_Your tasks_
**a)** In the kernel API notes, rewrite the passage starting with "has been removed" and going on through "trailing newline.", swapping "strings" for "buffers".
**b)** Summarize the kernel API notes in two sentences.

Two new functions (klist_add_after() and klist_add_before())
can be used to add entries to a klist in a specific position.
- kmap_atomic_to_page() is no longer exported to
modules.
- There are some new generic functions for performing 64-bit
integer division in the kernel:
u64 div_u64(u64 dividend, u32 divisor);
u64 div_u64_rem(u64 dividend, u32 divisor, u32 *remainder);
s64 div_s64(s64 dividend, s32 divisor)
s64 div_s64_rem(s64 dividend, s32 divisor, s32 *remainder);
Unlike do_div(), these functions are explicit about
whether signed or unsigned math is being done. The x86-specific div_long_long_rem()
has been removed in favor of these new functions.
- There is a new string function:
bool sysfs_streq(const char *s1, const char *s2);
It compares the two strings while ignoring an optional
trailing newline.
- The prototype for i2c probe() methods has
changed:
int (*probe)(struct i2c_client *client,
const struct i2c_device_id *id);
The new id argument supports i2c device name
aliasing.
- There is a new configuration (MODULE_FORCE_LOAD)
which controls whether the loading of modules can be forced if the
kernel thinks something is not right; it defaults to "no."
|

_Raw records_
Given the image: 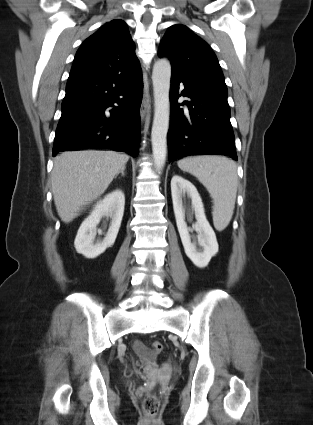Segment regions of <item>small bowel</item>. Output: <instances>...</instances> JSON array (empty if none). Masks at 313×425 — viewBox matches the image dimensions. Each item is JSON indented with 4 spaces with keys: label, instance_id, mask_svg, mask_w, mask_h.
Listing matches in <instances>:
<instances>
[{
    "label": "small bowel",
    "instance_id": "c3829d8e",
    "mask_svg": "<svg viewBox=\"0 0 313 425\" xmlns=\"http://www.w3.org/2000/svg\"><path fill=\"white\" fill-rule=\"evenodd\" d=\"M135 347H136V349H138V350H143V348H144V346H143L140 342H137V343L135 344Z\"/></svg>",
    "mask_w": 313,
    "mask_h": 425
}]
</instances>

---

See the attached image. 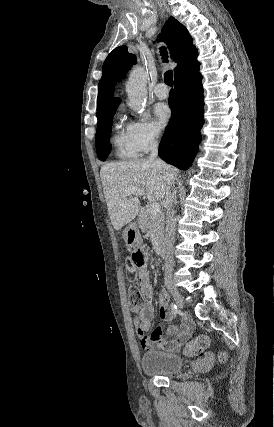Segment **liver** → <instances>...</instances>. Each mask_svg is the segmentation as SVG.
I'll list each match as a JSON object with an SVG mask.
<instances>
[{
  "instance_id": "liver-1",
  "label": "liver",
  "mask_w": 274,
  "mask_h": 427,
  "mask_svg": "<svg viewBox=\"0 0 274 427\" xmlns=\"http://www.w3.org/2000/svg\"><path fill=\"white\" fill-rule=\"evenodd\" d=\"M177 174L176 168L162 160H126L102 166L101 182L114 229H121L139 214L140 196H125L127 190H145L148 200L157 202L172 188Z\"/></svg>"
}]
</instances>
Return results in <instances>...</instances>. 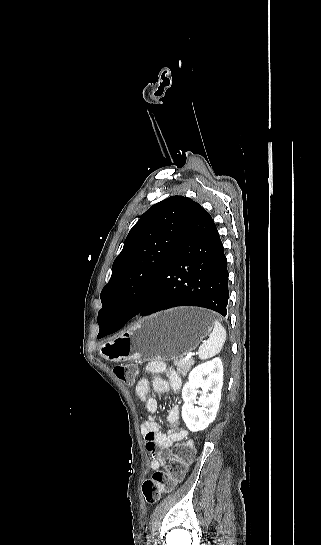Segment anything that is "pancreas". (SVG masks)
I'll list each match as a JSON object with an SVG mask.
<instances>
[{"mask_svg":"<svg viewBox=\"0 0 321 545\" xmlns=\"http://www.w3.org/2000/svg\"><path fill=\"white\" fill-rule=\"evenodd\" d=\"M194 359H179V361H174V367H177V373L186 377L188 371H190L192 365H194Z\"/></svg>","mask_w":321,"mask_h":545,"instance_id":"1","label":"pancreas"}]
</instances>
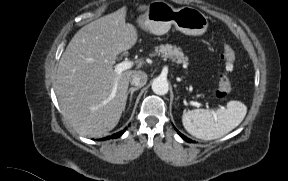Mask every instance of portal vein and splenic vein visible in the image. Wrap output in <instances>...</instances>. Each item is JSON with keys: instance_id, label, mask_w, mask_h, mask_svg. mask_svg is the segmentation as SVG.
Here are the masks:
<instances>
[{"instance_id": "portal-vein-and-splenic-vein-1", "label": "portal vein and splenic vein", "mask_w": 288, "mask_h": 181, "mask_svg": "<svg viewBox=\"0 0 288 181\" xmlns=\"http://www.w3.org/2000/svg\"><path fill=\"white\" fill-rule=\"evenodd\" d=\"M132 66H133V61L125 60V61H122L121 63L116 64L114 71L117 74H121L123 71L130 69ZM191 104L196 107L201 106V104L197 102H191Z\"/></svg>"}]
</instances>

_Answers for this exercise_
**a)**
has been removed in favor of these new functions.
- There is a new string function:
bool sysfs_streq(const char *s1, const char *s2);
It compares the two buffers while ignoring an optional
trailing newline.

**b)** The kernel gains two klist functions for adding entries at a specific position, generic 64-bit division functions that replace the x86-specific div_long_long_rem(), and a sysfs_streq() function that compares strings while ignoring an optional trailing newline. In addition, kmap_atomic_to_page() is no longer exported to modules, i2c probe() methods now take an id argument that supports device name aliasing, and a new MODULE_FORCE_LOAD configuration, defaulting to "no," controls whether module loading can be forced.